Excelのような演算処理の自動化は劇的な差が出る。一般的に自動化でイメージされる速度はこちらだろう。しかし、サーバの再起動、バックアップ等の作業は処理する時間が長いのであまり効果が実感できない。自動化の速度は体感速度に頼らず、きちんとストップウォッチで時間を計って判断しよう。

Comment(3)

コメント

user-key.

「自動化にスピードを求める」数字しか見なくなってくるとこの考えが強くなっていく様に思います。
私は、自動化の利点は再現性の高さに有ると思っています。
製造業の端くれとして、普段の作業の無理・無駄・ムラを徹底的に無くしてから自動化を行えば劇的に変わります。
この辺はIE(industrial engineering)に絡んできます。

Anubis

> user-key. さん
ご指摘の通り、数字という「時間」に絞って書いてみました。
私も自動化の利点は再現性の高さにあると思います。あとは、Logを残せることでしょうか。

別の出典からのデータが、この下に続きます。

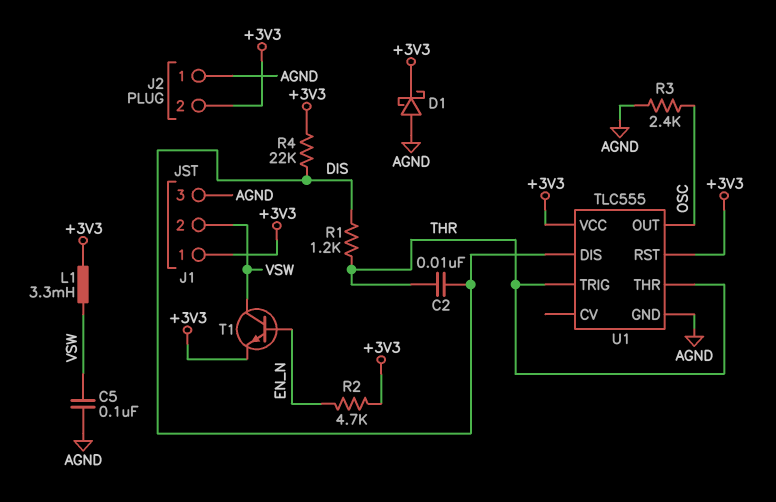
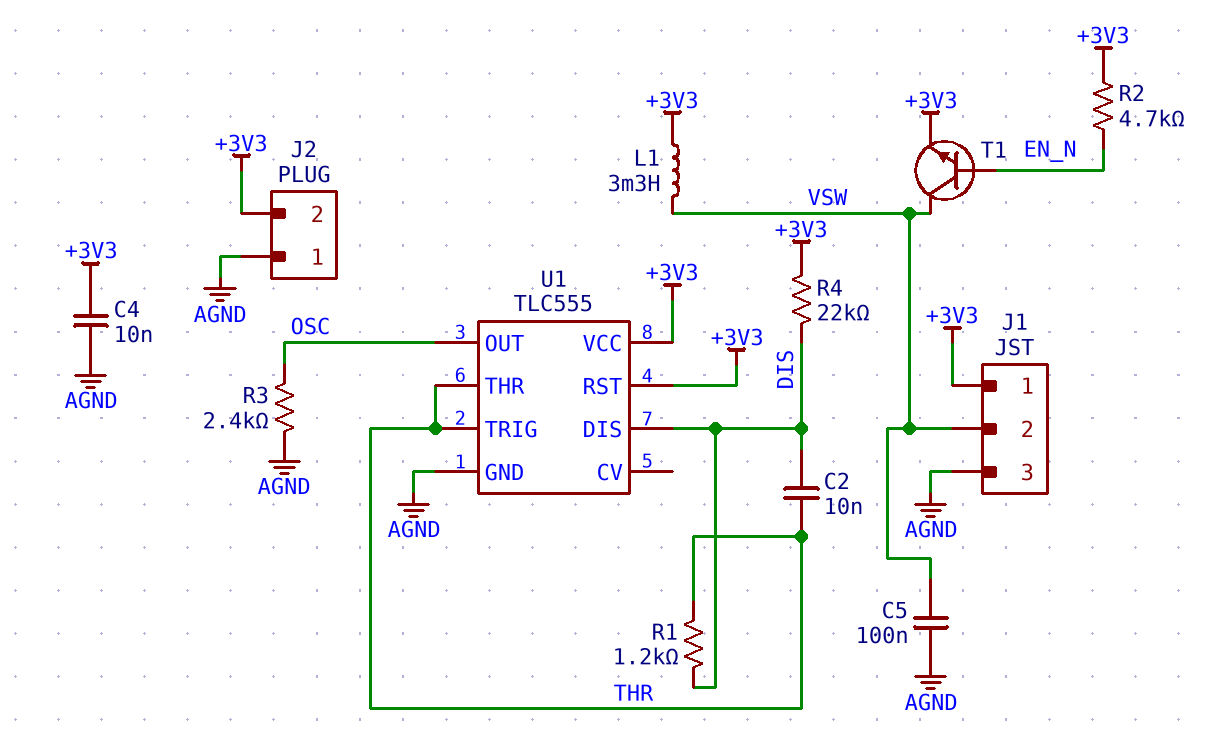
C4: none -> 10nF (+3V3, AGND)
D1: schottky (A AGND, K +3V3) -> none

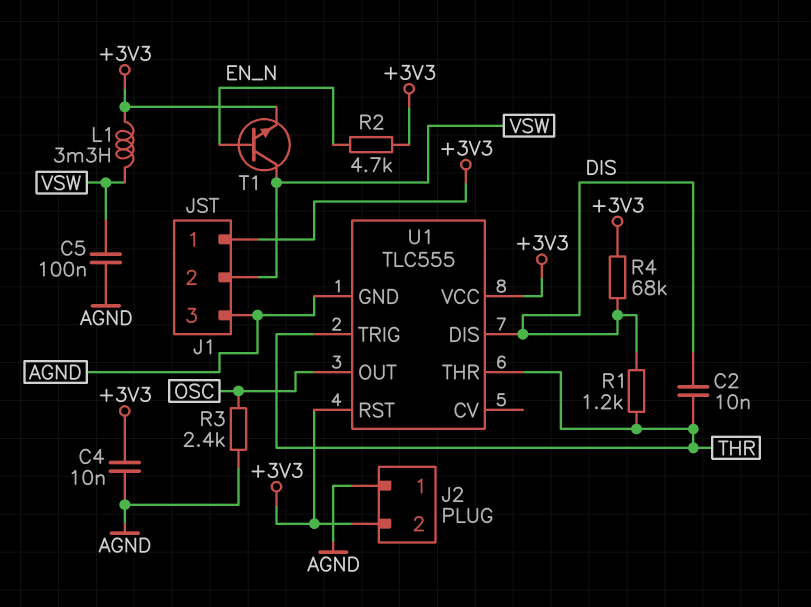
R4: 22k (+3V3, DIS) -> 68k (+3V3, DIS)

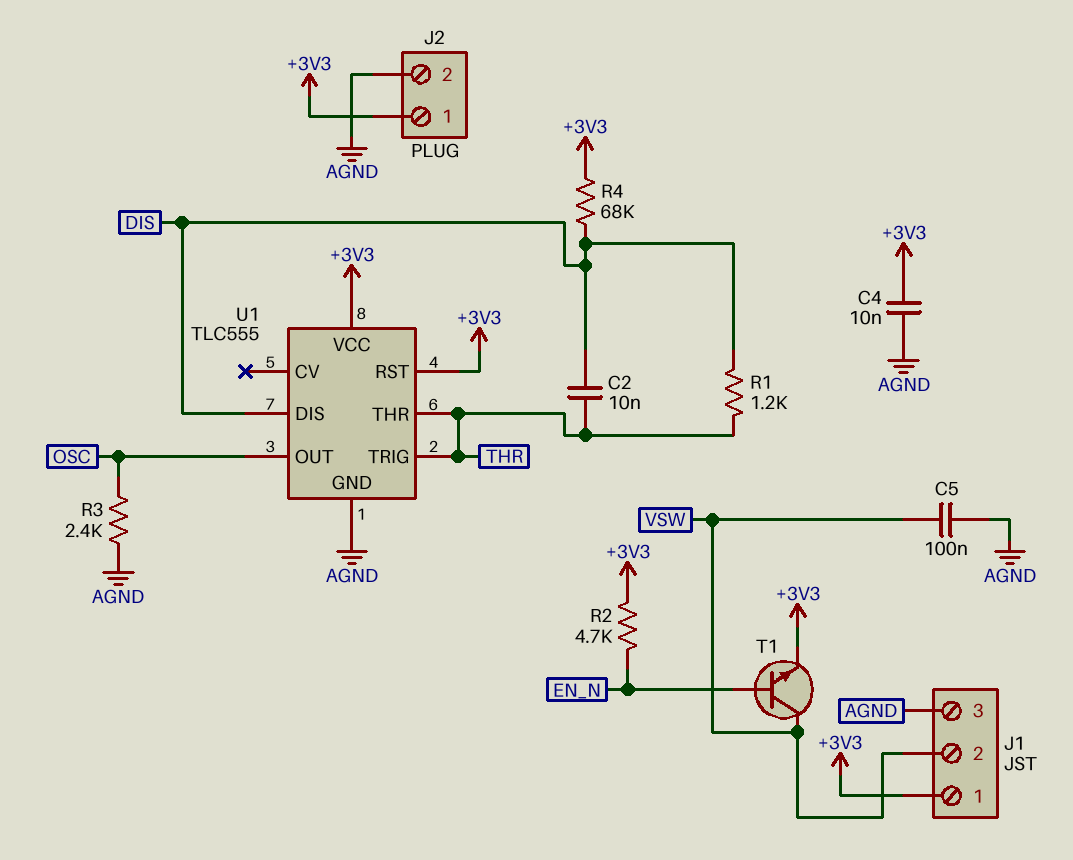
J2 pin 1: AGND -> +3V3
J2 pin 2: +3V3 -> AGND
L1: 3.3mH (+3V3, VSW) -> none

やってみると分かりますが、意外と細かいところを拾うのに時間がかかるんですよね。

ここら辺も考慮に入れると、トータルの時間は手動でやるよりかかることが多い。
何故自動化するかという目的を考えるきっかけになればいいかと思い、このコラムを書きました。

自動化の仕組みを設計・実装させてみるとエンジニアの資質が測れそうな気がした。
実装コスト、稼働コスト、環境構築やツール選定、いろんな要素からどんなベターな解を導き出すか面白そうだ。